3. Server. I think most people are settled on an RDBMS of some sort, as
opposed to the other option of a flat file. Free options include
mySQL and Postgres. Someone else suggested that it really doesn't
matter how each server handles it - the Perl::DBI library should
allow you to chop and change DB's to a point.

(NB. This is assuming some sort of centralised server to receive the
submissions before farming them out to DNS/HTTP. I'm not sure how
the concept of a "server" fits in with the NNTP model)

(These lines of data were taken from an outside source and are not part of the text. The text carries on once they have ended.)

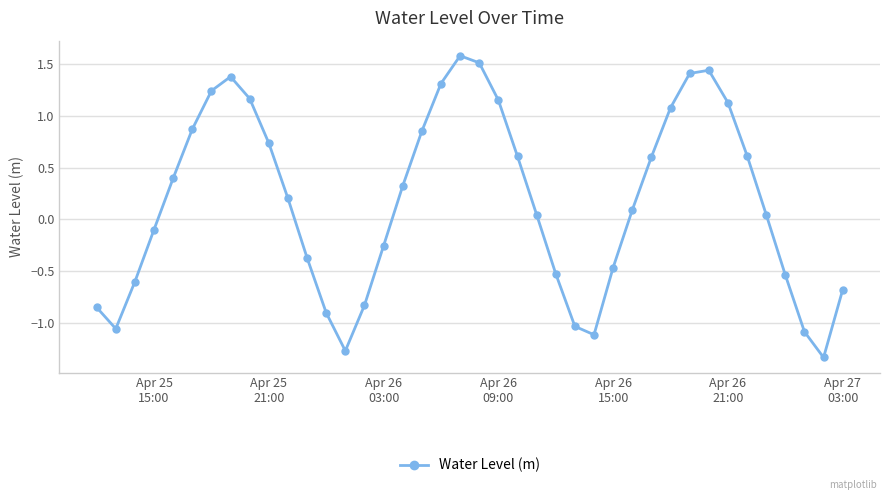

How many negative values are there?

17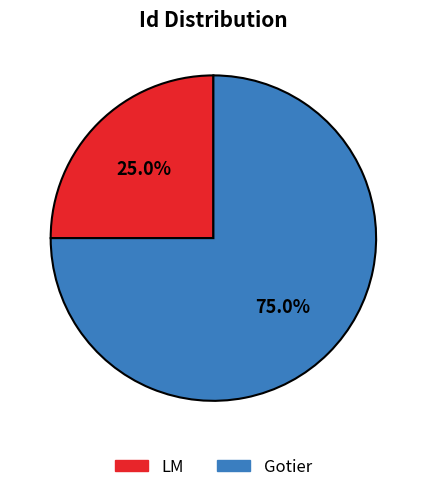

What is the ratio of the value at LM to the value at Gotier?

0.3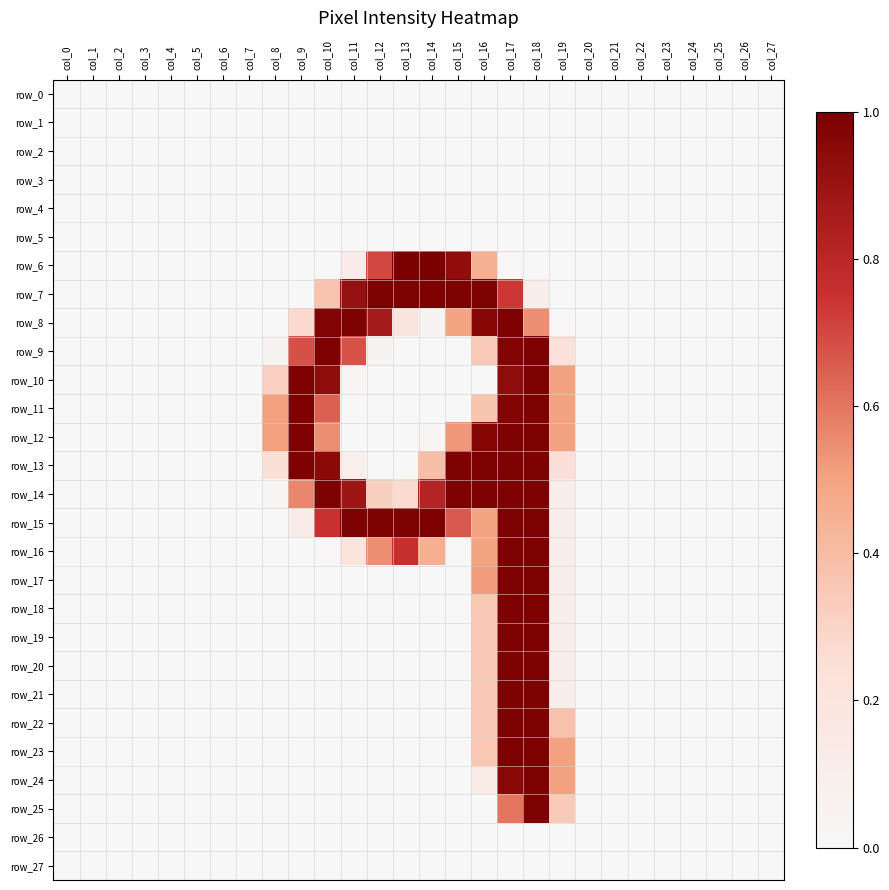

Which series has the widest spread of values?

row_6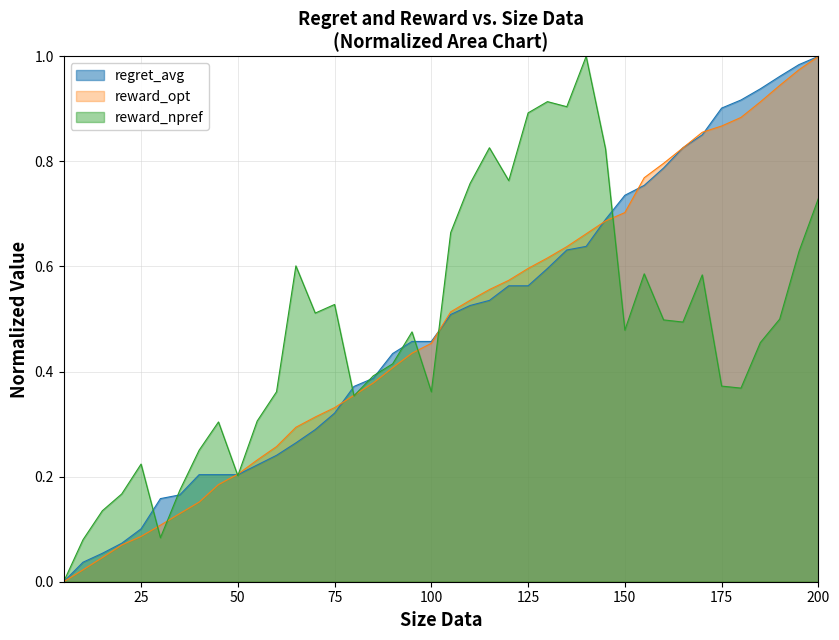

How many intersections are there between regret_avg and reward_npref?

11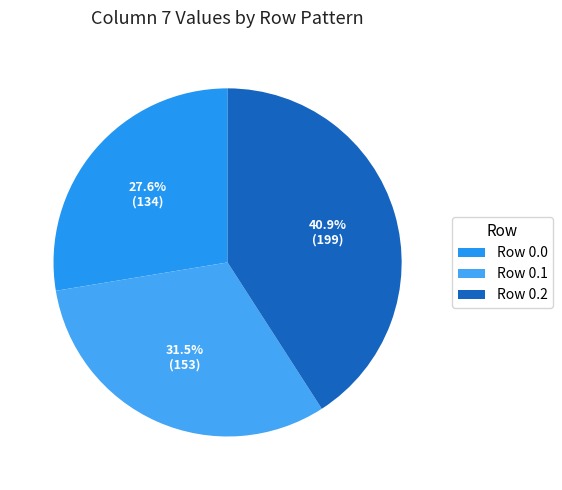

Is there a majority slice in this chart?

No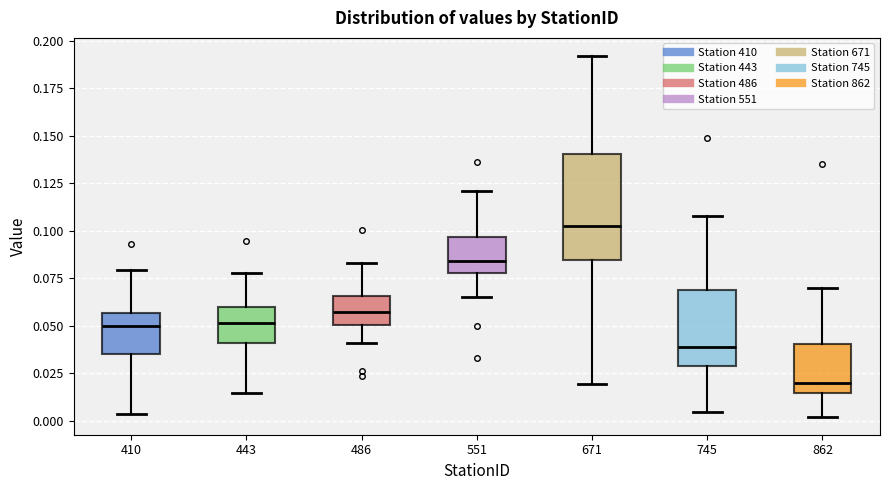

Reading left to right, transcribe this box plot: for each box, give where its median line is, the range the box spans, and where its two whiskers end, as read against the y-axis. The values are not printed on the chart, so give them approximately, as read against the axis.

410: median 0.050, box 0.035 to 0.055, whiskers 0.005 to 0.080
443: median 0.050, box 0.040 to 0.060, whiskers 0.015 to 0.080
486: median 0.055, box 0.050 to 0.065, whiskers 0.040 to 0.085
551: median 0.085, box 0.080 to 0.095, whiskers 0.065 to 0.120
671: median 0.105, box 0.085 to 0.140, whiskers 0.020 to 0.190
745: median 0.040, box 0.030 to 0.070, whiskers 0.005 to 0.110
862: median 0.020, box 0.015 to 0.040, whiskers 0.000 to 0.070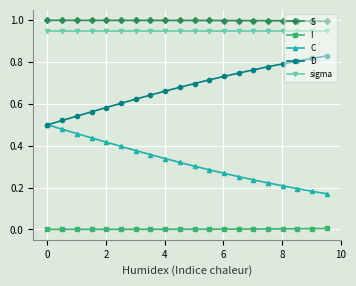

Is this an area chart (filled region under the line)?

No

4. Submission. Hasn't been much talk on this, come to think of it. CDDB
currently submits entries via email I believe (I may be wrong here),
but I guess we can narrow it down to three options
a) Fixed format Email
b) Simple one way protocol - like a form submission on the web
c) More complex protocol with provision for feedback from the server
d) NNTP post, assuming we go for the NNTP model

Option a) means that if the server receiving the submission is down,
the submission is cued.
Option b) means submissions are processed quicker, and is nice &
simple
Option c) is more complicated, but gives greater ability to catch
user submission errors early on.

5. Genres.
a) Stick with CDDB's current list
b) Use the ID3 list of genres
c) Have some sort of main category with user entered keywords
For all of these, we can have either a single or multiple genres

6. Licensing. I know sod all about this, but these are the buzzwords I
recognised.
a) LGPL
b) BSD

7. Conflict resolution. From the simplest to the most complex we have
a) Latest entry rules.
b) Most common entry rules
c) PGP signed submissions - so the submitter is accountable in case
of spam
(I have to admit this last one seems like overkill. Spamming a free
music database seems an awful lot like pissing in your own pool to me)

8. Mailing lists :-)
David suggested splitting the list into several, and I haven't heard
anyone disagree yet, so I guess we'll go that way when Greg Stein
reappears. AFAIK there are three lists to date:
a) cdin.org
b) bigred.lcs.mit.edu
c) freeamp.org

9. A few points that everyone seems to agree on (yes, there are some):
* Use of UTF-8 (Unicode) to allow foreign character sets
* Allow current CDDB clients to access this new service by providing
some sort of portal.

I think that's it. Apologies if I missed anyones ideas out, but I am (we
are) drowning in email here.

Personally, My opinion would be to go for the single server, receiving email
submission, processes it to handle conflicts, and then pops it out to DNS
for replication, which is then queried by the clients (either directly or
via an HTTP proxy). But then, as they say, opinions are like arseholes -
everybody has one.

Hope this helps. If I've got it all horribly wrong, please ignore me.

Cheers... Mike